Hopefully, the initiation

Hopefully, the initiation Protein Tyrosine Kinase inhibitor of the World Health Organization International Clinical Trials Registry Platform will facilitate such

assessments for future trials.41, 42 Another limitation in this review was insufficient reporting. Investigators of future trials are therefore well advised to adhere to the Consolidated Standards for Reporting of Trials in order to improve the quality of trial reports.43 These potential limitations and concerns may lower our confidence in the estimates of intervention effect. However, in our meta-analysis for SVR there is no apparent heterogeneity (I2 = 0%), and the direction of the treatment effect is the same across all included trials. Further research is unlikely to change our confidence in the estimate of the effect. It is a common misconception that large RCTs are generally more reliable than meta-analyses. The reason this misconception has prevailed is due to a number of highly

cited papers that compared high-quality large trials with collections of low-quality small trials (an unfair comparison). In empirical studies where high-quality large trials are compared with a collection of high-quality small trials, the results from the two are typically nondiscrepant.

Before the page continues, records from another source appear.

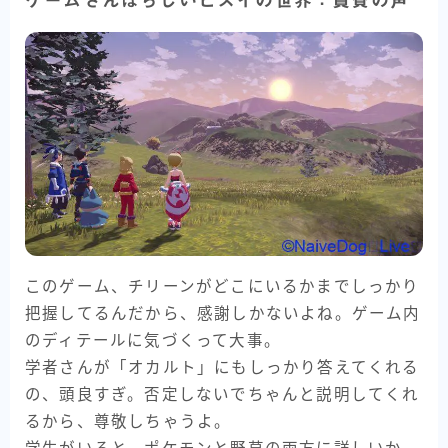
このゲーム、チリーンがどこにいるかまでしっかり
把握してるんだから、感謝しかないよね。ゲーム内
のディテールに気づくって大事。
学者さんが「オカルト」にもしっかり答えてくれる
の、頭良すぎ。否定しないでちゃんと説明してくれ
るから、尊敬しちゃうよ。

In the case of the IDEAL trial,3 the results still show an effect—albeit small—in favor of peginterferon alpha-2a. There are many examples of large trials that underestimate the treatment effect simply by chance. Current evidence suggests that peginterferon alpha-2a is significantly superior to FDA-approved Drug Library in vitro peginterferon alfa-2b regarding benefits (SVR, which is clearance of the virus from the blood). However, there is insufficient evidence to detect any differences regarding harms (mortality and adverse events). Future trials must further the correlation between achieving SVR and clinically relevant outcomes such as risk of cirrhosis, hepatocellular carcinoma, and mortality. Molecular motor We thank the patients and investigators who participated

in the included trials, with special thanks to the investigators who responded to our inquiries. We also thank our colleagues Dimitrinka Nikolova and Sarah Louise Klingenberg. “
“Dorrell C, Erker L, Schug J, Kopp JL, Canaday PS, Fox AJ, et al. Prospective isolation of a bipotential clonogenic liver progenitor cell in adult mice. Genes Dev 2011;25:1193-1203. (Reprinted with permission.) The molecular identification of adult hepatic stem/progenitor cells has been hampered by the lack of truly specific markers. To isolate putative adult liver progenitor cells, we used cell surface-marking antibodies, including MIC1-1C3, to isolate subpopulations of liver cells from normal adult mice or those undergoing an oval cell response and tested their capacity to form bilineage colonies in vitro.